Read the data and repeat it in full, exactly.

THE RECORDS ::
******************************

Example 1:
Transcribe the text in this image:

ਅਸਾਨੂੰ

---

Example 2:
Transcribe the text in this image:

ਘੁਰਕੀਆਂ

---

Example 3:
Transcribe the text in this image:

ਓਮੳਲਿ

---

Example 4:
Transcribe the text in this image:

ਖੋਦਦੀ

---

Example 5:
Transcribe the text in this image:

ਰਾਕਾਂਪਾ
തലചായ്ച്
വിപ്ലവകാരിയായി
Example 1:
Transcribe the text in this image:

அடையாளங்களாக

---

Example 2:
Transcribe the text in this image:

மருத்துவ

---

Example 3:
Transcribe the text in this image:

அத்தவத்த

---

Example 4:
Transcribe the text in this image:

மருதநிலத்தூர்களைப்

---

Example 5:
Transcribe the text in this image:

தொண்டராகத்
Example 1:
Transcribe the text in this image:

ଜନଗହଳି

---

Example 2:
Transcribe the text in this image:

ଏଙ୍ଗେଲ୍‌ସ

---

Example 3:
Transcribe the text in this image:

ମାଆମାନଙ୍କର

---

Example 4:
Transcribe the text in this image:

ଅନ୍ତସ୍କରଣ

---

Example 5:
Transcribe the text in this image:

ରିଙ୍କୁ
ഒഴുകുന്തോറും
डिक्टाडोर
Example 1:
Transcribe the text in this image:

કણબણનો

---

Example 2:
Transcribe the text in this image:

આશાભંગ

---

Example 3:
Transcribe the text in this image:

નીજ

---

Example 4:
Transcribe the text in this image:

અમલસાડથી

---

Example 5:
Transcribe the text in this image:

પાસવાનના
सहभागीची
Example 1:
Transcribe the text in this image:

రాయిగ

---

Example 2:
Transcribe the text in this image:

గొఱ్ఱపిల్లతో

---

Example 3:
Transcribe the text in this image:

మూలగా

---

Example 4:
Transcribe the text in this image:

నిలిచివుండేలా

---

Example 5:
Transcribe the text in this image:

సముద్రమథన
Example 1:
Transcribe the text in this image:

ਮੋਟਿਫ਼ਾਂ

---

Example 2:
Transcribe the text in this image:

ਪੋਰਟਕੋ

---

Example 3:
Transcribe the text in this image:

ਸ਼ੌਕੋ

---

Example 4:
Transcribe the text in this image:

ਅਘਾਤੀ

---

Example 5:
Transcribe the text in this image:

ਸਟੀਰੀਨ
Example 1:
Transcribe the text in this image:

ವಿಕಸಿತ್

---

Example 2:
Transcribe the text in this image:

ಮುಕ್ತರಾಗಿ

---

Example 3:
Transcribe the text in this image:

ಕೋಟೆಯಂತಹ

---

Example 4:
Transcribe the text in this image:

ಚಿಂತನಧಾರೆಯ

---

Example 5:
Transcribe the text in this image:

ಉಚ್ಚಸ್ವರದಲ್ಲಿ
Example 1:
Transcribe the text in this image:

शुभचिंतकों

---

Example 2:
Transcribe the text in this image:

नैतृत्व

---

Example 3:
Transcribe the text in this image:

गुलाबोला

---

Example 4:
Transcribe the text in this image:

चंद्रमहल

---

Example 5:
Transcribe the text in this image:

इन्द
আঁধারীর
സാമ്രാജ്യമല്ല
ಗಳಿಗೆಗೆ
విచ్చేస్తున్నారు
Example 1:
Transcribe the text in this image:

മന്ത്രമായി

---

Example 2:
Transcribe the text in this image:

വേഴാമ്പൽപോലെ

******************************

SOLUTION TO THIS TASK ::
Example 1:
Transcribe the text in this image:

ਅਸਾਨੂੰ

---

Example 2:
Transcribe the text in this image:

ਘੁਰਕੀਆਂ

---

Example 3:
Transcribe the text in this image:

ਓਮੳਲਿ

---

Example 4:
Transcribe the text in this image:

ਖੋਦਦੀ

---

Example 5:
Transcribe the text in this image:

ਰਾਕਾਂਪਾ
തലചായ്ച്
വിപ്ലവകാരിയായി
Example 1:
Transcribe the text in this image:

அடையாளங்களாக

---

Example 2:
Transcribe the text in this image:

மருத்துவ

---

Example 3:
Transcribe the text in this image:

அத்தவத்த

---

Example 4:
Transcribe the text in this image:

மருதநிலத்தூர்களைப்

---

Example 5:
Transcribe the text in this image:

தொண்டராகத்
Example 1:
Transcribe the text in this image:

ଜନଗହଳି

---

Example 2:
Transcribe the text in this image:

ଏଙ୍ଗେଲ୍‌ସ

---

Example 3:
Transcribe the text in this image:

ମାଆମାନଙ୍କର

---

Example 4:
Transcribe the text in this image:

ଅନ୍ତସ୍କରଣ

---

Example 5:
Transcribe the text in this image:

ରିଙ୍କୁ
ഒഴുകുന്തോറും
डिक्टाडोर
Example 1:
Transcribe the text in this image:

કણબણનો

---

Example 2:
Transcribe the text in this image:

આશાભંગ

---

Example 3:
Transcribe the text in this image:

નીજ

---

Example 4:
Transcribe the text in this image:

અમલસાડથી

---

Example 5:
Transcribe the text in this image:

પાસવાનના
सहभागीची
Example 1:
Transcribe the text in this image:

రాయిగ

---

Example 2:
Transcribe the text in this image:

గొఱ్ఱపిల్లతో

---

Example 3:
Transcribe the text in this image:

మూలగా

---

Example 4:
Transcribe the text in this image:

నిలిచివుండేలా

---

Example 5:
Transcribe the text in this image:

సముద్రమథన
Example 1:
Transcribe the text in this image:

ਮੋਟਿਫ਼ਾਂ

---

Example 2:
Transcribe the text in this image:

ਪੋਰਟਕੋ

---

Example 3:
Transcribe the text in this image:

ਸ਼ੌਕੋ

---

Example 4:
Transcribe the text in this image:

ਅਘਾਤੀ

---

Example 5:
Transcribe the text in this image:

ਸਟੀਰੀਨ
Example 1:
Transcribe the text in this image:

ವಿಕಸಿತ್

---

Example 2:
Transcribe the text in this image:

ಮುಕ್ತರಾಗಿ

---

Example 3:
Transcribe the text in this image:

ಕೋಟೆಯಂತಹ

---

Example 4:
Transcribe the text in this image:

ಚಿಂತನಧಾರೆಯ

---

Example 5:
Transcribe the text in this image:

ಉಚ್ಚಸ್ವರದಲ್ಲಿ
Example 1:
Transcribe the text in this image:

शुभचिंतकों

---

Example 2:
Transcribe the text in this image:

नैतृत्व

---

Example 3:
Transcribe the text in this image:

गुलाबोला

---

Example 4:
Transcribe the text in this image:

चंद्रमहल

---

Example 5:
Transcribe the text in this image:

इन्द
আঁধারীর
സാമ്രാജ്യമല്ല
ಗಳಿಗೆಗೆ
విచ్చేస్తున్నారు
Example 1:
Transcribe the text in this image:

മന്ത്രമായി

---

Example 2:
Transcribe the text in this image:

വേഴാമ്പൽപോലെ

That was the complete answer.